→ EXERCISE BRIEF
From the passage on composing Futures, write out again the part that starts with "We’re beginning to" and ends with "for other threads.", swapping "operating system" for "kernel" wherever it occurs.
=== EXCERPTED PASSAGE ===
Now the current thread can continue, but we’ve started a new thread that does nothing until the values of x and y have both been calculated by yet another thread.

We’re beginning to see a problem here. We want to be able to compose Futures together to form new Futures, but find that the number of threads required to compose n Future values is on the order of O(n). If we have a fixed-size thread pool, we’ll run into starvation. If we have an unbounded thread pool, then we might start more threads than the operating system can handle, most of which will be doing nothing at all but wait for other threads.

This should all sound very familiar. Threads are a space resource. What kind of processes are O(n) in their space requirement? If you said “linearly recursive processes”, go to the head of the class. Intuitively, for the same reason that we can find iterative versions of any recursive algorithm, it seems that we should be able to find an algorithm to accomplish the same thing with O(1) threads.
=== MATERIAL PROVIDED ===
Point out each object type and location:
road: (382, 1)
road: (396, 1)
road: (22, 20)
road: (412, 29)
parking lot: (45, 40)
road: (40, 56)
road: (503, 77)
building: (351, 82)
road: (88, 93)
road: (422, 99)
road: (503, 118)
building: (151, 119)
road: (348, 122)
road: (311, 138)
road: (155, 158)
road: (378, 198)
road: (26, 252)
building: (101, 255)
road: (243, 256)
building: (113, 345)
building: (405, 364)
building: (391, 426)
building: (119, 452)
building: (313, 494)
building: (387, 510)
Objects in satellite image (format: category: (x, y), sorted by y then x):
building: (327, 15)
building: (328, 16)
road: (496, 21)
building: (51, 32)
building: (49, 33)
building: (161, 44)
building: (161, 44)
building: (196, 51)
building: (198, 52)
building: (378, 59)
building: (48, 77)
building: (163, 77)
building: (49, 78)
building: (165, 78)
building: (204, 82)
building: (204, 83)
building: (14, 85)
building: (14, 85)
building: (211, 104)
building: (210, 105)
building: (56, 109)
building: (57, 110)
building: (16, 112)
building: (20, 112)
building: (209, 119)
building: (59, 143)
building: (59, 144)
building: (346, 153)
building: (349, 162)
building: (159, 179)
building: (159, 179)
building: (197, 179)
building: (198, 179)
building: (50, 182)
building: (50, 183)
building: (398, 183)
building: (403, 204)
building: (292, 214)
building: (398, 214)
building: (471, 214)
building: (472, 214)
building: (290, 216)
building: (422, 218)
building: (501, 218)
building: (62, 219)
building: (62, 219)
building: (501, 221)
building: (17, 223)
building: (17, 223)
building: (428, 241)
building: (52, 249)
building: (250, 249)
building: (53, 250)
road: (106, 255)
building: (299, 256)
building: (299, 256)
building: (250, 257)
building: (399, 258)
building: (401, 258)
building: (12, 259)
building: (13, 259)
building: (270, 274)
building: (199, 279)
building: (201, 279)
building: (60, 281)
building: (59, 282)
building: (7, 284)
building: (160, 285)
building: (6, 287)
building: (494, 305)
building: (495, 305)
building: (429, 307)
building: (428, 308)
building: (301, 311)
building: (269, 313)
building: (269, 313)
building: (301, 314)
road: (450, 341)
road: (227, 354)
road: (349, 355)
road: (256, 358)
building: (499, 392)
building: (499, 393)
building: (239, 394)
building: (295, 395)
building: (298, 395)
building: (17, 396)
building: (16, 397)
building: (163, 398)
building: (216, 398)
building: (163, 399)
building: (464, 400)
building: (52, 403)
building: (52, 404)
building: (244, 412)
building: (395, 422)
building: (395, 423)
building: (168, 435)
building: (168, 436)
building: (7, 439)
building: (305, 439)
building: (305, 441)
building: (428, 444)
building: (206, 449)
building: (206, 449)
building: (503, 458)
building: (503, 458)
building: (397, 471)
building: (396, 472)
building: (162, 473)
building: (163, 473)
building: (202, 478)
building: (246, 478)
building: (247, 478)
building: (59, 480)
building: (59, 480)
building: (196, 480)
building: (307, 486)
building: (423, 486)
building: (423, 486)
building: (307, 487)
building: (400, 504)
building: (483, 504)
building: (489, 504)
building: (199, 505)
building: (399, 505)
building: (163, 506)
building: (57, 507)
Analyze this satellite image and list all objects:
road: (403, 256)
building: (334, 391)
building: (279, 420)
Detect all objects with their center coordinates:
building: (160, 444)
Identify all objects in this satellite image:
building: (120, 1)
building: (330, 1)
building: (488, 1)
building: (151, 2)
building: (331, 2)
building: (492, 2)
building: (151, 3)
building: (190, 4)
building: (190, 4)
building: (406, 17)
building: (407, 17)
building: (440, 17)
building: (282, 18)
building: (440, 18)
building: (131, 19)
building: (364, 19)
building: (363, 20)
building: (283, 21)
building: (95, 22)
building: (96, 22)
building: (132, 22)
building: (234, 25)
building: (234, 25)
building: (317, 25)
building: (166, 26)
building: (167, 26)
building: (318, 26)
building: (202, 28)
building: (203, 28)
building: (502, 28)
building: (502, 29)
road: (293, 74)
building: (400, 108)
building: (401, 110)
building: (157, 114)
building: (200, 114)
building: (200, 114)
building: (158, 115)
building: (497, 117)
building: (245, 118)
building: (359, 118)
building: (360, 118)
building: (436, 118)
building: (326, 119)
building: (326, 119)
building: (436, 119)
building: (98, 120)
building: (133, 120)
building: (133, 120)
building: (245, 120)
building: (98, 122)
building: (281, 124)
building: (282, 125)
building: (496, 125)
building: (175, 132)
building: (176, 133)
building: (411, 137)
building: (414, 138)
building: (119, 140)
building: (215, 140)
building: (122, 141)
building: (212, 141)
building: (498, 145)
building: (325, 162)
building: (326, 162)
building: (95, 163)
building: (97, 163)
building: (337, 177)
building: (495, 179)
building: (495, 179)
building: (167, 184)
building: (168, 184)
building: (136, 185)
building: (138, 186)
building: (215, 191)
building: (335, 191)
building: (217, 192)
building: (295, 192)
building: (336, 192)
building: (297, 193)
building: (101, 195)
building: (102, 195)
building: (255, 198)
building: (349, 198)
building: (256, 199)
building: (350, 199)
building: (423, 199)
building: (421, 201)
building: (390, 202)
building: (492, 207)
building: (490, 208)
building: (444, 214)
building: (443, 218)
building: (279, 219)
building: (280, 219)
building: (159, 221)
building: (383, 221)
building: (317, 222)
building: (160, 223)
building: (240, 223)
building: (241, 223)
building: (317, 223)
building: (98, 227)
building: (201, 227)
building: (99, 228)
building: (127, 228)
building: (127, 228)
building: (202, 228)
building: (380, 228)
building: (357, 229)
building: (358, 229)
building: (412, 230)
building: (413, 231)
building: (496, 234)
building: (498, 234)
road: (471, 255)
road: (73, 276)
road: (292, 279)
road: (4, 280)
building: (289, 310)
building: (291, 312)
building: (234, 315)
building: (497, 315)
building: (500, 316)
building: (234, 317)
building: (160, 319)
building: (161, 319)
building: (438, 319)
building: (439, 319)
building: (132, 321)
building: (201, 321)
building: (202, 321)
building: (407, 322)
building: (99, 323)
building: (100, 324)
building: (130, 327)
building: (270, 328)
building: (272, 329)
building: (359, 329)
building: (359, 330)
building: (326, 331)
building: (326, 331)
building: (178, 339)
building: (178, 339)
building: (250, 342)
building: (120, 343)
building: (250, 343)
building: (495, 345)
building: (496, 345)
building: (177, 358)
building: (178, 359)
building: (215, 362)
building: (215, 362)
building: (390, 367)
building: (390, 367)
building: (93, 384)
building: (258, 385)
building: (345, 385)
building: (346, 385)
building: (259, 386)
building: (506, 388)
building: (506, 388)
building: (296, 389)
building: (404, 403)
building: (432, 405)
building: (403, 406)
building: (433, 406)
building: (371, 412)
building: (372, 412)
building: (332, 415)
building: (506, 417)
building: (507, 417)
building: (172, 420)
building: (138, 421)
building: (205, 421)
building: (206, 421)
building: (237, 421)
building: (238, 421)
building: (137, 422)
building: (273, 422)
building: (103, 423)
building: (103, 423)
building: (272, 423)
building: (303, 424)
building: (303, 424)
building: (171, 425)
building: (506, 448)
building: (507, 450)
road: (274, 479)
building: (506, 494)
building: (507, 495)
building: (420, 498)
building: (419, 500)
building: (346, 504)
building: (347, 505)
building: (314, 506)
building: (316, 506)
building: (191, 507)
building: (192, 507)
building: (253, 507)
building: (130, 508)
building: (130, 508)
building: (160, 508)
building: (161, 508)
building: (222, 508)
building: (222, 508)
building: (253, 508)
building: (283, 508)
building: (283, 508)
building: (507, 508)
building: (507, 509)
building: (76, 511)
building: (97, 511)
===
→ EXPECTED ANSWER
We’re beginning to see a problem here. We want to be able to compose Futures together to form new Futures, but find that the number of threads required to compose n Future values is on the order of O(n). If we have a fixed-size thread pool, we’ll run into starvation. If we have an unbounded thread pool, then we might start more threads than the kernel can handle, most of which will be doing nothing at all but wait for other threads.